Posts Tagged ‘forelosure’

Undersell The Home And Ward Off Foreclosure

Thursday, June 21st, 2007

What Danielle faced could happen to anybody. There were the usual expenditures, the caring of four children and mortgage dues of $1,162 per month. She was pulling along but things came to a head when she lost her job. Two years ago she had bought the house on loan in Detroit. But now it was out of the question for her to hope to raise the money and keep the house.

She was defaulting since last December but did not join the ranks of those 16,351 in Detroit who had had their properties foreclosed. Danielle negotiated with her lender and came to an agreement. She agreed to short sell her house. It means that the lender agrees to a lower price than what the seller owed. A short sale is different from the upside-down sale. In the latter case when foreclosure is not knocking at the door, the borrower must pay the difference between the buying price and the principal at the time of settlement.

In Danielle’s case at that particular point of time she owed the lender approximately $127,000. But the market value of the property was $125,000 – that is if a buyer was available. If not it might be sold off for something less than that. In a short sale the lender asks for an appraisal of the property and proof of the hardship of the borrower before agreeing to it. Although the sellers lose equity they are not stuck forever with the stigma of foreclosure, which will be a black spot on their credit rating. Late payments however will still be reported. Income tax liabilities cannot be avoided. Banks consider the cancelled debt to be income. However the Congress is thinking over waiving this clause.

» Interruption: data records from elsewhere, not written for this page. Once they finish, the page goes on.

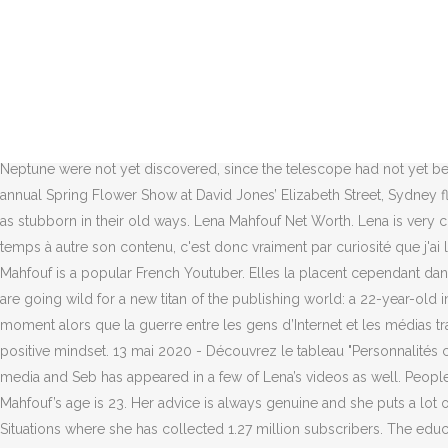
The ‘Never Worn White’ hitmaker gave birth to Daisy Dove – whom she has with her fiancé Orlando Bloom – in August, and has said she’s loving life as a new mother, minus the lack of sleep. The 23-year-old youtuber was born in France. Oh, and the Soviet Union fell and boy bands ruled the music charts. Léna Mahfouf, 23, releases a self-help book that’s a bestseller Wednesday, October 21 2020, 07:23. TV Actress. Léna Mahfouf may be a star on French social media, but when she ventured into literature with the publication of a... Wednesday November 04 2020, 12.01am , The Times Adam Sage It is a country that has spawned literary greats, from Victor Hugo to Albert Camus. First Name Marie. Discover what happened on this day. As of 2020, Lena has amassed over 1.72 million subscribers on her channel. With Yann Barthès, Léna Mahfouf, Bertrand Périer, Laélia Véron. Katy Perry says sleeping is a “challenge” since welcoming her daughter. Léna, who writes under the pen name Léna Situations, has released a self-help book that's currently outselling any other title. finalement, plutôt bien construit pour que tout le monde y trouve son compte et ait son moment de gloire autour de la bûche. the outer planets, Uranus and Neptune were not yet discovered, since the telescope had not yet been invented. He is currently24 years oldand his birth sign is Aries. [fetch instagram=”” display=”posts” show=”2″ ]. SYDNEY — The 35th annual Spring Flower Show at David Jones’ Elizabeth Street, Sydney flagship has an added buzz this year thanks to a bee theme. Léna Mahfouf | Hi, I'm Léna Mahfouf. They have a strong faith and can be seen as stubborn in their old ways. Lena Mahfouf Net Worth. Lena is very cheerful and charismatic and her videos really help to lift the spirits of the viewers. Je ne suis pas Léna Situations sur les RS, je vois passé de temps à autre son contenu, c'est donc vraiment par curiosité que j'ai lu son livre. Her first video showcased Valentine's Day outfit ideas. Her book, Toujours Plus, is the bestselling book of recent months. Lena Mahfouf is a popular French Youtuber. Elles la placent cependant dans la liste des best-sellers. Lena Mahfouf Net Worth 2020, Age, Height, Fact, Nationality ... Léna Mahfouf's Feet << wikiFeet. French readers are going wild for a new titan of the publishing world: a 22-year-old influencer named Léna Mahfouf. Her book, Toujours Plus, is the bestselling book of recent months. Je me dis que je suis arrivé à un bon moment alors que la guerre entre les gens d’Internet et les médias traditionnels était en train de s’arrêter. A few weeks ago, we sat down with her to chat about success, her growing notoriety, and keeping a positive mindset. 13 mai 2020 - Découvrez le tableau "Personnalités célèbre " de bvdiamant17 sur Pinterest. Vlogged about her spring break trip to Miami, FL. The two often feature each other on their social media and Seb has appeared in a few of Lena’s videos as well. People born under this sign are persistent and straightforward. First Name Marie #38. Her first video showcased Valentine’s Day outfit ideas. Lena Mahfouf’s age is 23. Her advice is always genuine and she puts a lot of effort into her content. Zodiac Sign: Lena Mahfouf is a Scorpio. Lena Situation has an offcial Youtube channel under the named @Léna Situations where she has collected 1.27 million subscribers. Th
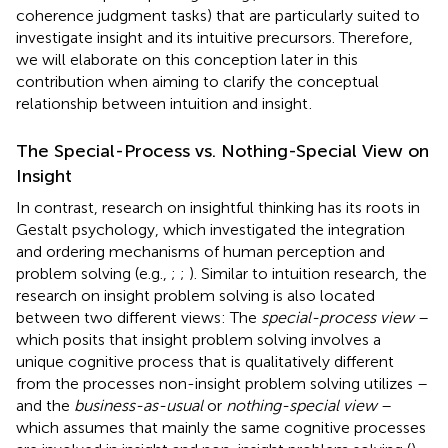
coherence judgment tasks) that are particularly suited to
investigate insight and its intuitive precursors. Therefore,
we will elaborate on this conception later in this
contribution when aiming to clarify the conceptual
relationship between intuition and insight
.
The Special-Process vs. Nothing-Special View on
Insight
In contrast, research on insightful thinking has its roots in
Gestalt psychology, which investigated the integration
and ordering mechanisms of human perception and
problem solving (e.g.,
;
;
). Similar to intuition research, the
research on insight problem solving is also located
between two different views: The
special-process view
–
which posits that insight problem solving involves a
unique cognitive process that is qualitatively different
from the processes non-insight problem solving utilizes –
and the
business-as-usual
or
nothing-special view
–
which assumes that mainly the same cognitive processes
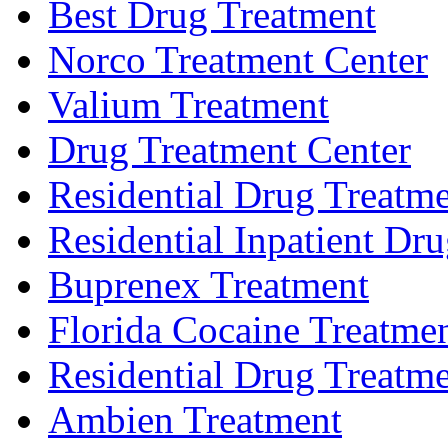
Best Drug Treatment
Norco Treatment Center
Valium Treatment
Drug Treatment Center
Residential Drug Treatm
Residential Inpatient Dr
Buprenex Treatment
Florida Cocaine Treatme
Residential Drug Treatmen
Ambien Treatment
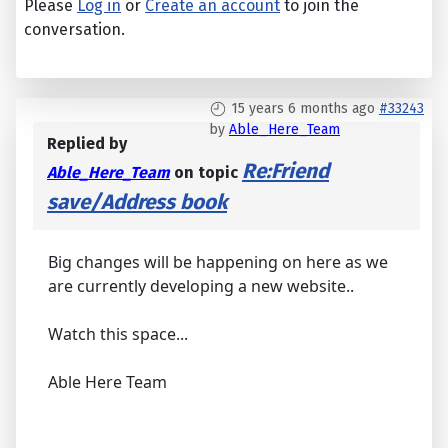
Please
Log in
or
Create an account
to join the
conversation.
15 years 6 months ago
#33243
by
Able_Here_Team
Replied by
Re:Friend
Able_Here_Team
on topic
save/Address book
Big changes will be happening on here as we
are currently developing a new website..
Watch this space...
Able Here Team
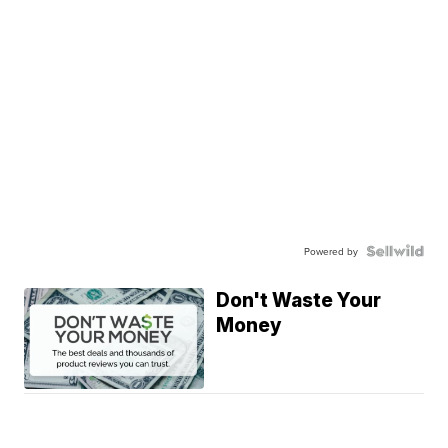
Powered by
Don't Waste Your
Money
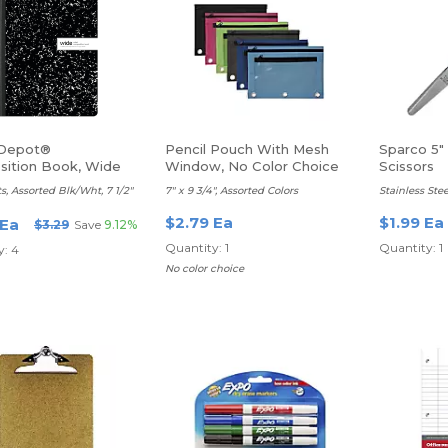
 Depot®
Pencil Pouch With Mesh
Sparco 5"
ition Book, Wide
Window, No Color Choice
Scissors
s, Assorted Blk/Wht, 7 1/2"
7" x 9 3/4", Assorted Colors
Stainless Stee
$2.79 Ea
$1.99 Ea
 Ea
$3.29
Save
9.12%
Quantity: 1
Quantity: 1
y: 4
No color choice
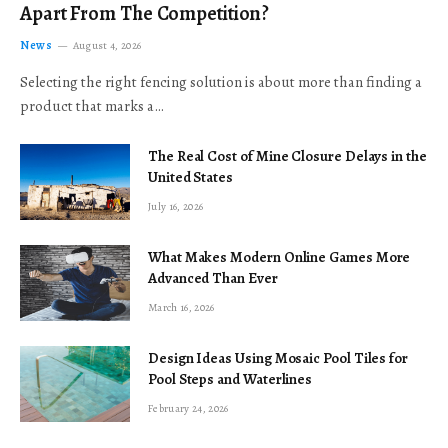
Apart From The Competition?
News
August 4, 2026
Selecting the right fencing solution is about more than finding a
product that marks a…
The Real Cost of Mine Closure Delays in the
United States
July 16, 2026
What Makes Modern Online Games More
Advanced Than Ever
March 16, 2026
Design Ideas Using Mosaic Pool Tiles for
Pool Steps and Waterlines
February 24, 2026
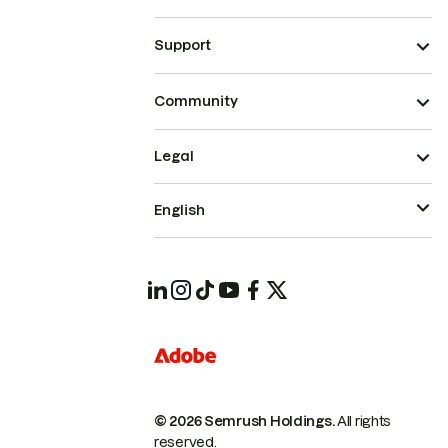
Support
Community
Legal
English
© 2026 Semrush Holdings.
All rights
reserved.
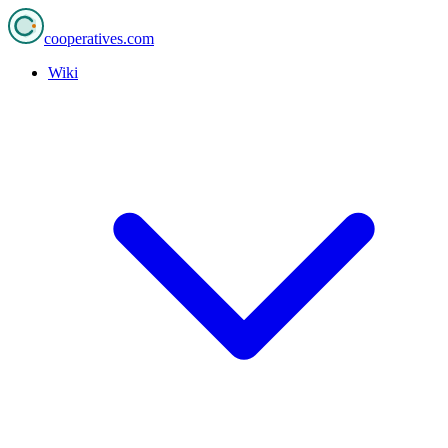
cooperatives
.com
Wiki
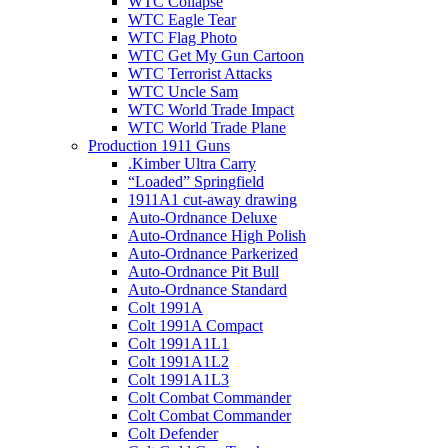
WTC Collapse
WTC Eagle Tear
WTC Flag Photo
WTC Get My Gun Cartoon
WTC Terrorist Attacks
WTC Uncle Sam
WTC World Trade Impact
WTC World Trade Plane
Production 1911 Guns
.Kimber Ultra Carry
“Loaded” Springfield
1911A1 cut-away drawing
Auto-Ordnance Deluxe
Auto-Ordnance High Polish
Auto-Ordnance Parkerized
Auto-Ordnance Pit Bull
Auto-Ordnance Standard
Colt 1991A
Colt 1991A Compact
Colt 1991A1L1
Colt 1991A1L2
Colt 1991A1L3
Colt Combat Commander
Colt Combat Commander
Colt Defender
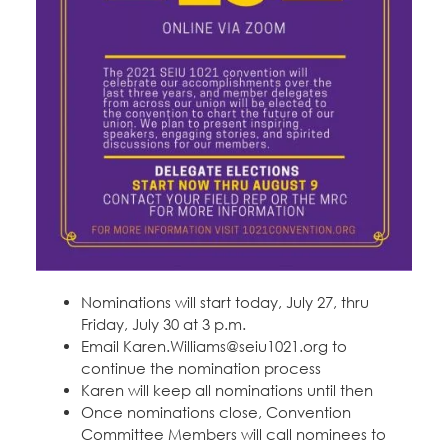
Nominations will start today, July 27, thru
Friday, July 30 at 3 p.m.
Email Karen.Williams@seiu1021.org to
continue the nomination process
Karen will keep all nominations until then
Once nominations close, Convention
Committee Members will call nominees to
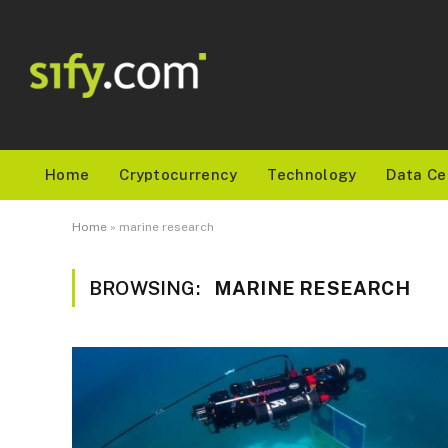
Home
Cryptocurrency
Technology
Data Ce
Home
»
marine research
BROWSING:
MARINE RESEARCH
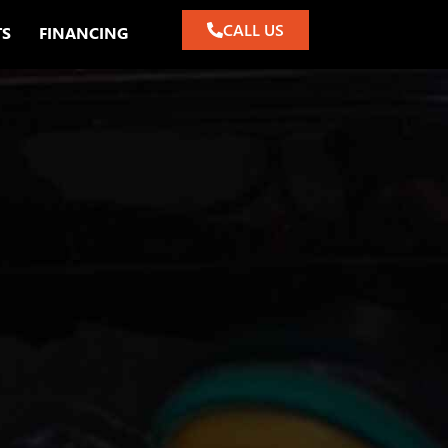
CALL US
TS
FINANCING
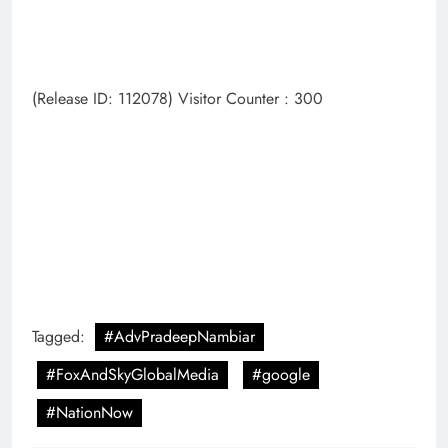
(Release ID: 112078) Visitor Counter : 300
Tagged:
#AdvPradeepNambiar
#FoxAndSkyGlobalMedia
#google
#NationNow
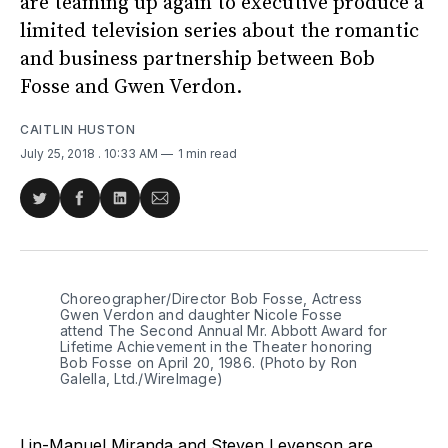
are teaming up again to executive produce a
limited television series about the romantic
and business partnership between Bob
Fosse and Gwen Verdon.
CAITLIN HUSTON
July 25, 2018
. 10:33 AM
1 min read
Share
Share
Share
Share
on
on
on
via
Twitter
Facebook
LinkedIn
Email
Choreographer/Director Bob Fosse, Actress
Gwen Verdon and daughter Nicole Fosse
attend The Second Annual Mr. Abbott Award for
Lifetime Achievement in the Theater honoring
Bob Fosse on April 20, 1986. (Photo by Ron
Galella, Ltd./WireImage)
Lin-Manuel Miranda and Steven Levenson are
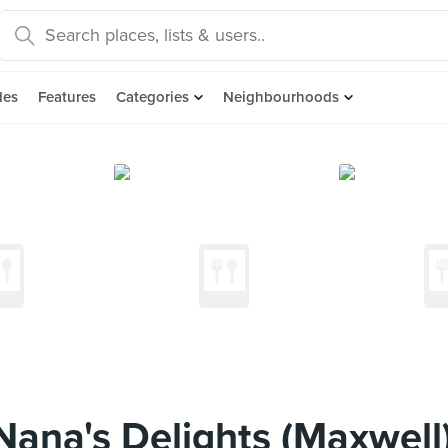
des
Features
Categories
Neighbourhoods
ana's Delights (Maxwell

Real-estate agents are advising that sellers should seek the way out of foreclosures by short sales. Banks are strongly echoing and supporting these views. Some lenders might give the option of refinancing the mortgage and settle for a lower interest rate. This has made many optimistic that the number of short sales will now increase.

In some states real estates are nose-diving while unemployment is on the rise. It leaves owners unable to sell and repay debts. The numbers of defaulters are likely to rise especially in the case of those who have gone for floating interest rates that rise and fall. The situation is desperate.